Percepatan Bongkar Ratoon Jadi Strategi Kunci Swasembada Gula Nasional

KANALSATU – Pemerintah menegaskan percepatan program bongkar ratoon sebagai langkah strategis memperkuat ketahanan pangan sekaligus mewujudkan target swasembada gula.
Dalam Rapat Kerja Hilirisasi Perkebunan di PT Sinergi Gula Nusantara (SGN), Menteri Pertanian Andi Amran Sulaiman menyebut program ini sebagai momentum kebangkitan industri gula nasional.
Program bongkar ratoon dirancang menyeluruh di seluruh sentra tebu, dengan fokus awal di Pulau Jawa yang mencakup 36 kabupaten seluas 80.053 hektare. Target tersebut sejalan dengan Peraturan Presiden Nomor 40 Tahun 2023 tentang Percepatan Swasembada Gula Nasional.

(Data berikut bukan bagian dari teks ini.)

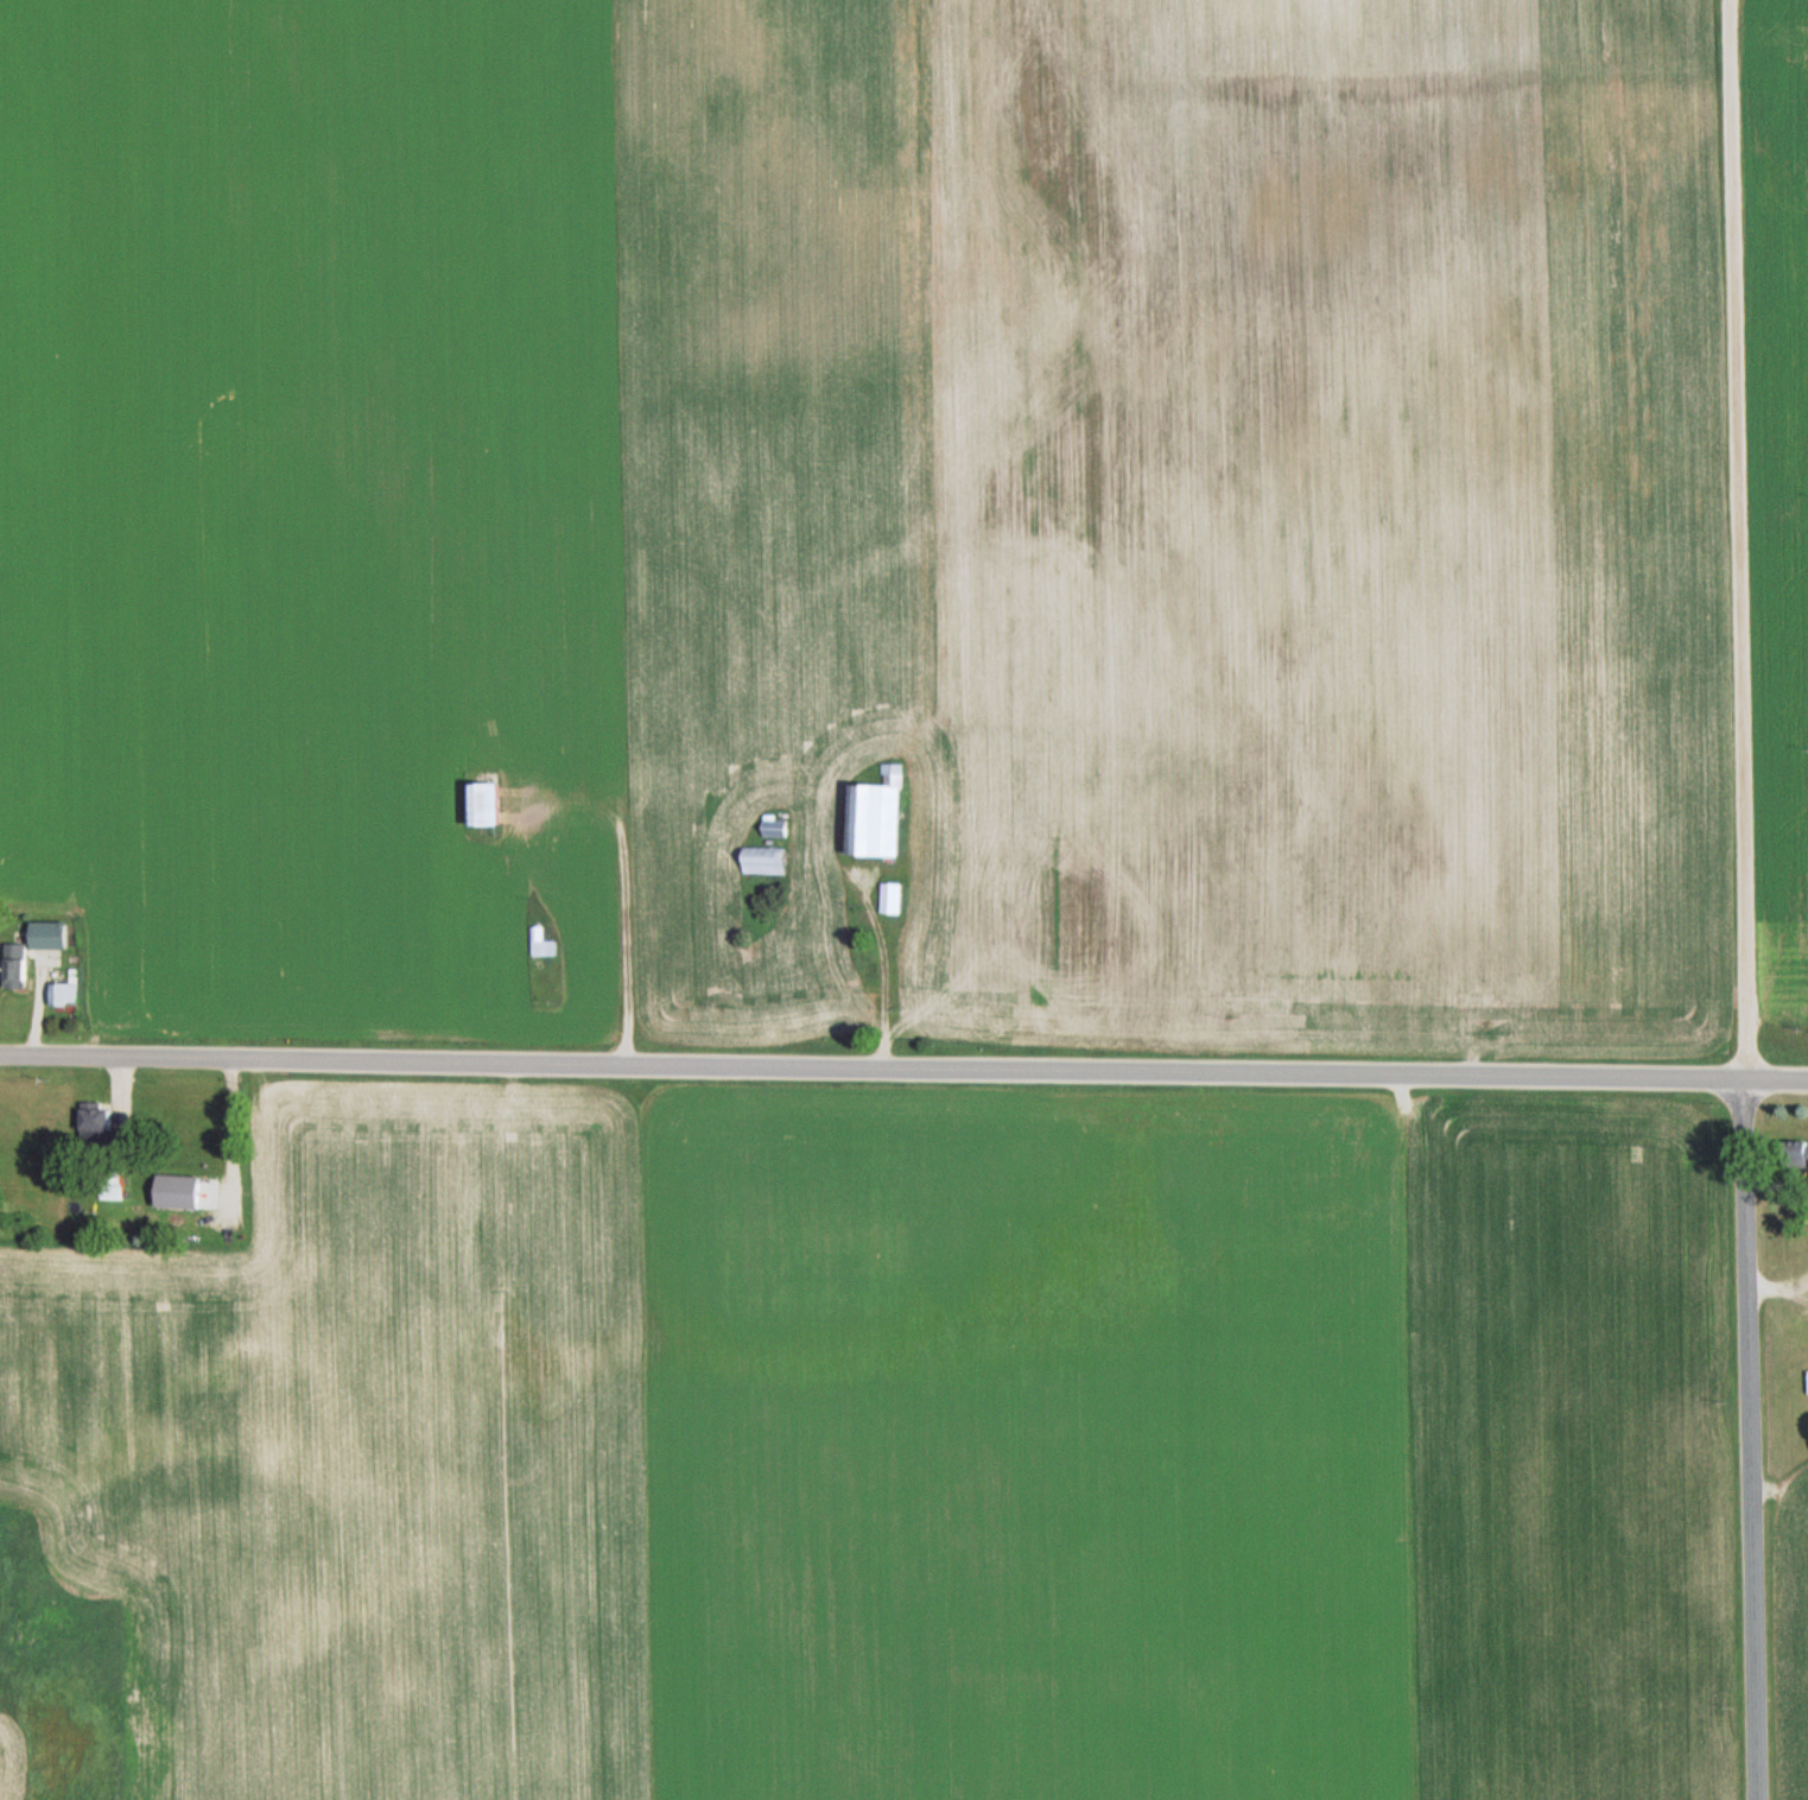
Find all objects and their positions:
road: (1739, 539)
building: (873, 817)
building: (775, 828)
building: (762, 862)
building: (889, 899)
building: (539, 943)
building: (22, 965)
road: (880, 973)
building: (71, 993)
road: (871, 1067)
road: (1775, 1078)
building: (105, 1127)
building: (1792, 1155)
road: (1751, 1439)

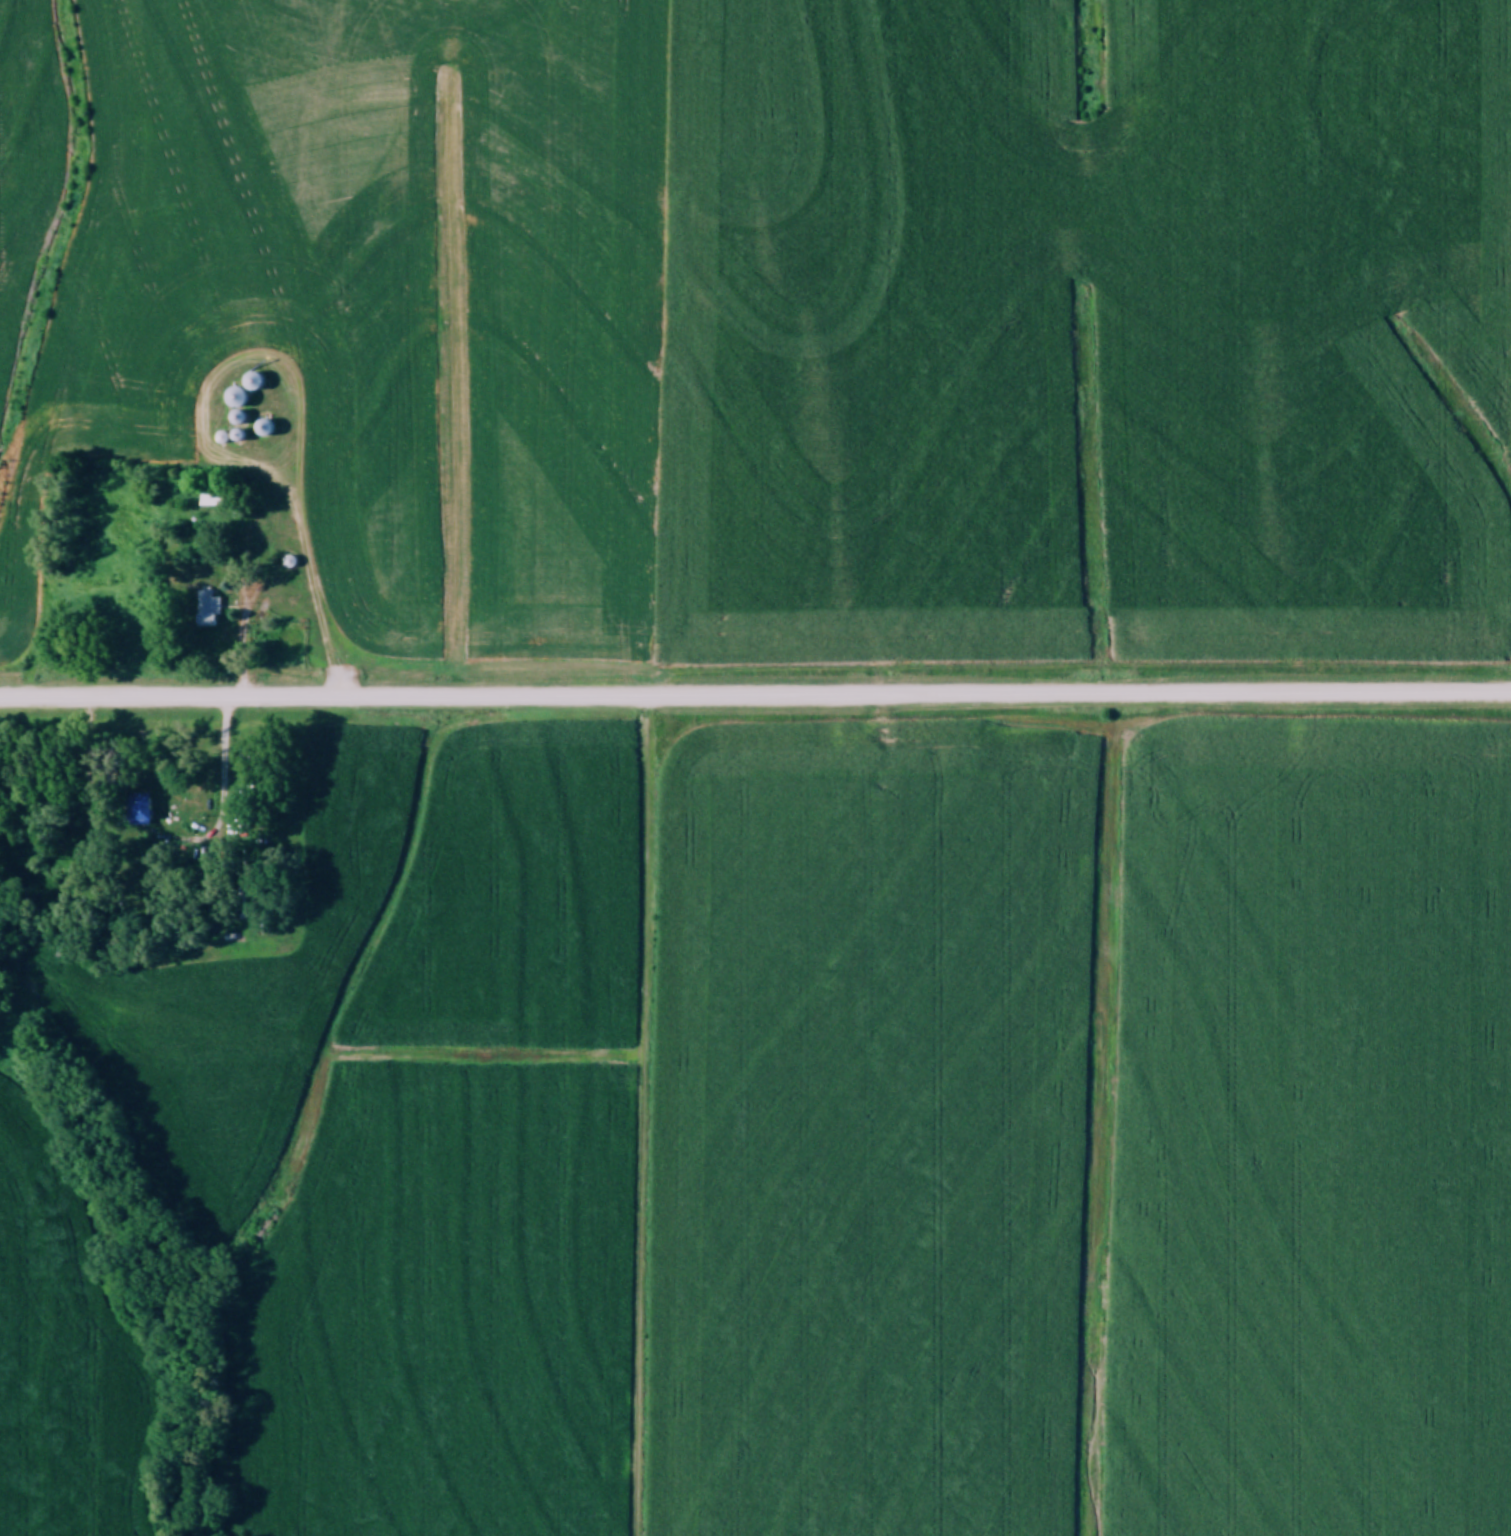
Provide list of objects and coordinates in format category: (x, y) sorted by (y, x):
building: (248, 381)
building: (230, 396)
building: (259, 427)
building: (206, 498)
building: (205, 609)
road: (755, 700)
road: (224, 805)
building: (133, 810)

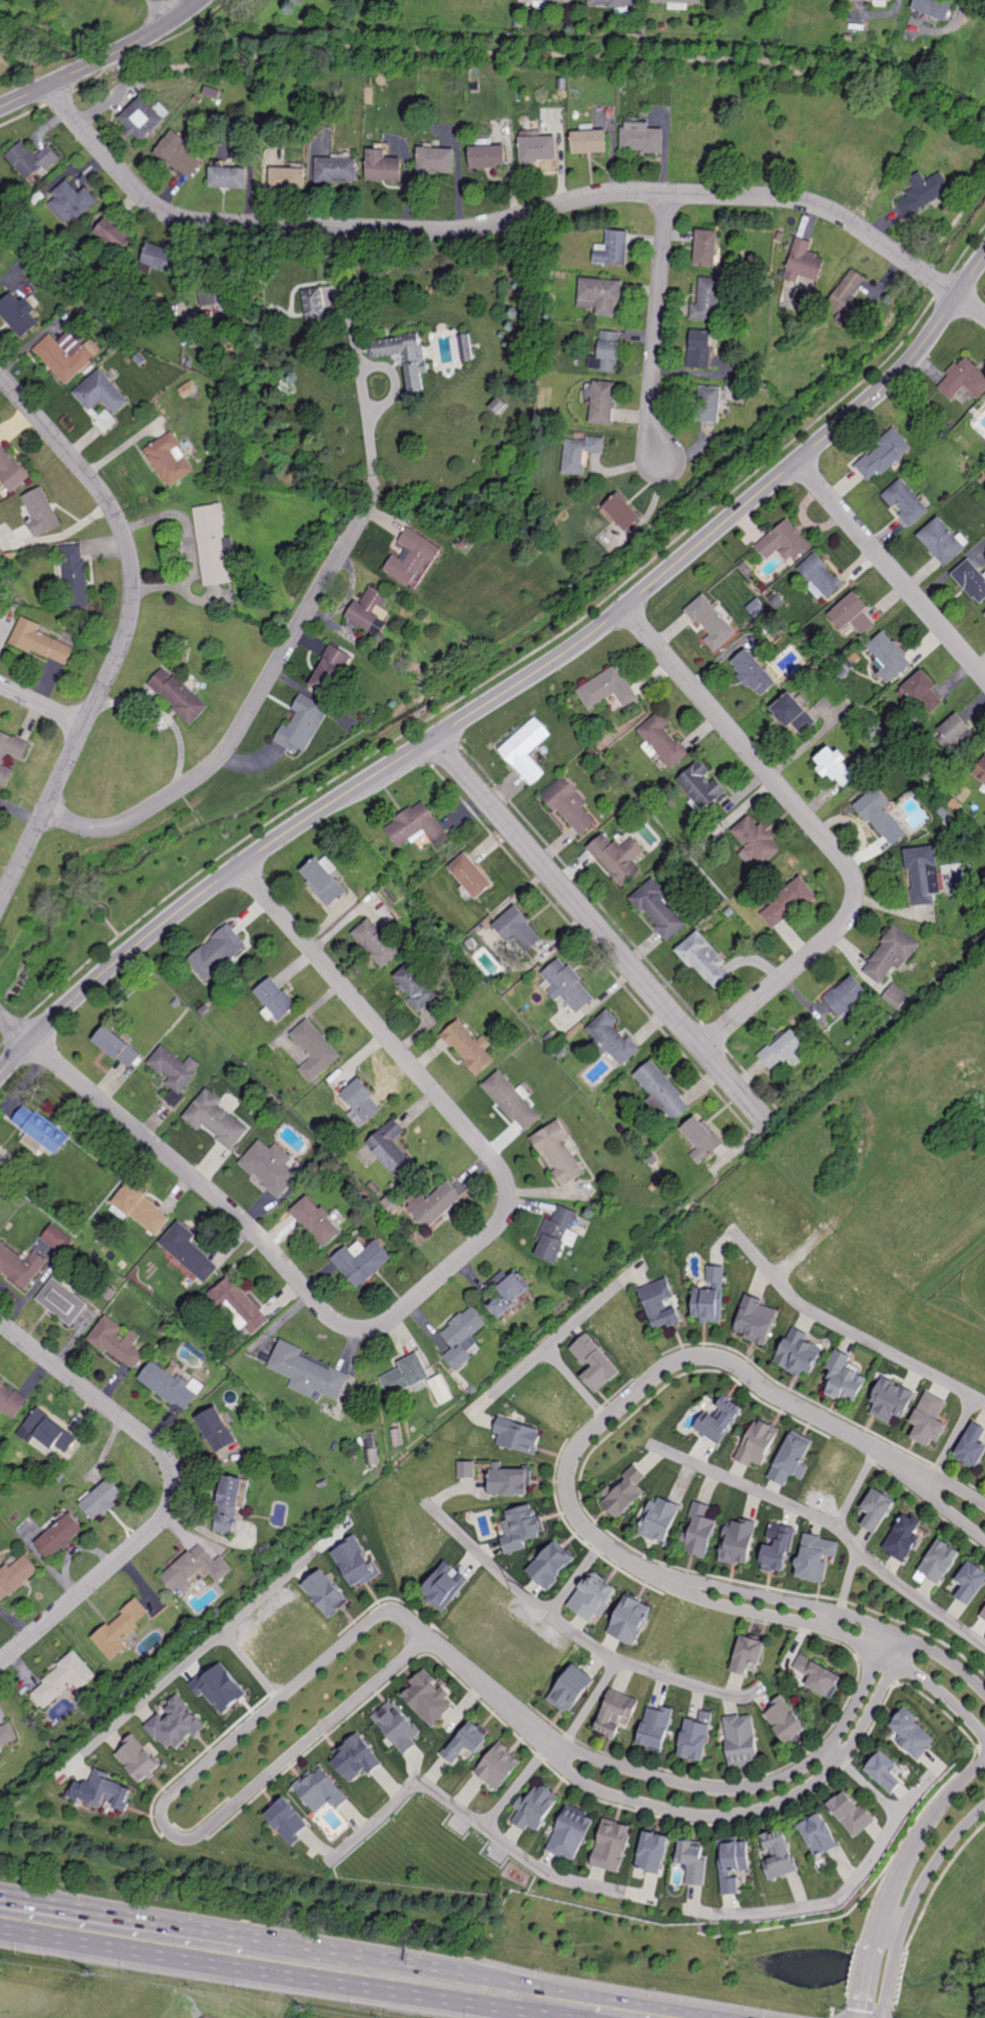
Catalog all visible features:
building: (547, 0)
building: (887, 0)
building: (422, 1)
building: (678, 1)
building: (480, 2)
building: (615, 2)
road: (175, 6)
building: (78, 7)
building: (935, 7)
building: (7, 10)
building: (251, 22)
building: (643, 29)
building: (978, 31)
building: (849, 37)
road: (104, 59)
building: (371, 72)
building: (270, 80)
building: (256, 81)
building: (625, 82)
building: (970, 82)
building: (697, 83)
building: (476, 86)
building: (836, 94)
building: (197, 99)
building: (142, 118)
building: (909, 118)
building: (535, 123)
building: (645, 137)
building: (695, 139)
building: (593, 140)
building: (749, 142)
building: (801, 146)
building: (540, 147)
building: (825, 151)
building: (178, 155)
building: (489, 155)
building: (32, 159)
building: (437, 159)
building: (861, 163)
building: (384, 164)
building: (338, 169)
building: (229, 176)
building: (289, 177)
building: (924, 192)
building: (38, 197)
building: (71, 201)
road: (506, 220)
building: (114, 233)
building: (706, 246)
building: (617, 248)
building: (31, 257)
building: (161, 257)
building: (804, 262)
building: (347, 280)
building: (239, 291)
building: (218, 294)
building: (603, 294)
building: (848, 297)
building: (708, 300)
building: (316, 304)
building: (264, 308)
building: (19, 313)
road: (657, 329)
building: (467, 347)
building: (701, 349)
building: (611, 350)
building: (406, 356)
building: (63, 358)
building: (188, 363)
building: (964, 379)
building: (232, 382)
road: (362, 391)
building: (101, 398)
building: (605, 402)
building: (710, 404)
building: (500, 405)
building: (582, 453)
building: (882, 454)
building: (169, 459)
building: (11, 470)
building: (906, 502)
building: (623, 511)
building: (41, 513)
building: (783, 542)
building: (941, 542)
building: (465, 543)
building: (215, 545)
building: (9, 555)
building: (413, 557)
road: (892, 569)
building: (821, 575)
building: (75, 577)
building: (971, 580)
building: (5, 584)
building: (369, 610)
building: (984, 614)
building: (852, 615)
building: (710, 621)
road: (126, 629)
building: (39, 641)
building: (365, 649)
building: (184, 654)
building: (888, 656)
building: (332, 668)
building: (752, 672)
road: (512, 688)
building: (607, 688)
building: (922, 692)
building: (179, 696)
road: (42, 705)
building: (792, 714)
road: (246, 718)
building: (301, 722)
building: (956, 732)
building: (663, 741)
building: (526, 751)
building: (19, 755)
building: (835, 766)
building: (980, 773)
building: (699, 785)
building: (568, 805)
building: (881, 817)
building: (417, 826)
road: (817, 831)
building: (754, 839)
building: (617, 858)
building: (922, 875)
building: (470, 876)
park: (135, 877)
building: (323, 882)
building: (787, 902)
building: (658, 909)
building: (518, 930)
road: (601, 933)
building: (375, 943)
building: (216, 953)
building: (889, 954)
building: (703, 958)
building: (567, 986)
building: (417, 987)
building: (846, 995)
building: (895, 996)
building: (275, 998)
building: (612, 1039)
building: (116, 1047)
building: (468, 1047)
building: (783, 1048)
building: (314, 1051)
building: (175, 1068)
building: (661, 1092)
building: (360, 1100)
building: (511, 1101)
building: (214, 1119)
building: (34, 1124)
building: (700, 1138)
building: (32, 1143)
building: (392, 1151)
building: (557, 1152)
building: (2, 1159)
building: (269, 1168)
building: (435, 1204)
building: (139, 1207)
building: (315, 1219)
building: (556, 1233)
building: (57, 1239)
building: (188, 1252)
building: (362, 1262)
building: (21, 1267)
road: (424, 1291)
building: (506, 1292)
building: (707, 1299)
building: (62, 1302)
building: (238, 1307)
building: (659, 1307)
road: (581, 1317)
building: (757, 1322)
road: (847, 1333)
building: (116, 1340)
building: (462, 1340)
building: (797, 1352)
road: (554, 1358)
building: (594, 1363)
building: (306, 1372)
building: (404, 1375)
building: (842, 1376)
road: (646, 1382)
building: (167, 1384)
building: (441, 1389)
building: (10, 1401)
building: (889, 1401)
building: (718, 1421)
building: (927, 1422)
building: (215, 1429)
building: (46, 1431)
building: (519, 1435)
road: (953, 1437)
building: (756, 1442)
building: (971, 1446)
building: (372, 1448)
building: (790, 1459)
building: (467, 1469)
road: (937, 1477)
building: (508, 1481)
road: (855, 1486)
road: (172, 1490)
building: (625, 1494)
road: (934, 1499)
building: (102, 1500)
road: (789, 1504)
building: (228, 1505)
building: (876, 1509)
building: (659, 1520)
building: (520, 1528)
building: (699, 1531)
building: (58, 1535)
building: (900, 1539)
building: (738, 1542)
building: (777, 1549)
building: (815, 1558)
building: (354, 1561)
building: (939, 1561)
building: (551, 1565)
building: (194, 1567)
building: (14, 1577)
road: (279, 1582)
building: (970, 1582)
building: (443, 1586)
road: (520, 1592)
building: (325, 1594)
building: (592, 1598)
road: (788, 1600)
road: (919, 1600)
building: (982, 1616)
building: (629, 1620)
building: (118, 1631)
road: (840, 1634)
road: (878, 1641)
road: (897, 1649)
building: (747, 1654)
road: (948, 1662)
road: (183, 1666)
road: (647, 1670)
building: (818, 1675)
building: (63, 1679)
road: (476, 1680)
building: (219, 1687)
building: (571, 1689)
building: (428, 1696)
road: (590, 1702)
building: (613, 1712)
building: (785, 1720)
building: (174, 1725)
building: (396, 1725)
building: (653, 1728)
building: (912, 1734)
building: (7, 1735)
building: (696, 1736)
building: (467, 1739)
building: (741, 1740)
building: (137, 1758)
building: (357, 1758)
building: (498, 1767)
building: (884, 1771)
road: (871, 1786)
road: (729, 1787)
building: (320, 1790)
building: (100, 1791)
road: (446, 1798)
building: (535, 1808)
road: (160, 1810)
road: (732, 1813)
building: (850, 1813)
building: (288, 1822)
building: (570, 1832)
building: (817, 1835)
building: (612, 1844)
building: (652, 1852)
building: (778, 1855)
building: (692, 1860)
building: (731, 1863)
road: (897, 1875)
road: (555, 1876)
road: (841, 1900)
road: (912, 1902)
road: (225, 1948)
road: (542, 2002)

Saat ini, pemerintah bersama SGN tengah menyelesaikan tahapan teknis seperti verifikasi Calon Petani Calon Lahan (CPCL) hingga penerbitan SK CPCL di tingkat kabupaten, provinsi, dan pusat. Jika sesuai jadwal, awal Oktober 2025 akan menjadi titik mulai kegiatan tanam di lapangan.
Mentan menekankan dukungan pemerintah terhadap petani tebu kini semakin kuat, baik dari sisi kebijakan maupun pendanaan. Pemerintah menyiapkan Rp1,6 triliun dari total anggaran Rp9,95 triliun untuk program ini.
“Dengan kebijakan kredit yang lebih fleksibel, bongkar ratoon yang biasanya hanya 5 ribu hektare per tahun kini bisa mencapai 17 ribu hektare, naik 200 persen. Ditambah lagi adanya program bongkar ratoon gratis, ini menunjukkan perhatian besar Presiden terhadap petani,” ujar Amran.
Direktur Utama PT SGN, Mahmudi, menegaskan pihaknya siap mengeksekusi arahan tersebut. “Dukungan penuh pemerintah memberi keyakinan bahwa program bongkar ratoon akan meningkatkan produktivitas tebu nasional sekaligus kesejahteraan petani. Ini momentum penting bagi kebangkitan industri gula nasional,” tegasnya.
Dengan sinergi pemerintah, BUMN pangan, dan petani, percepatan bongkar ratoon diharapkan menjadi fondasi kuat untuk meningkatkan produksi, mengurangi impor, dan memperkokoh ketahanan pangan Indonesia.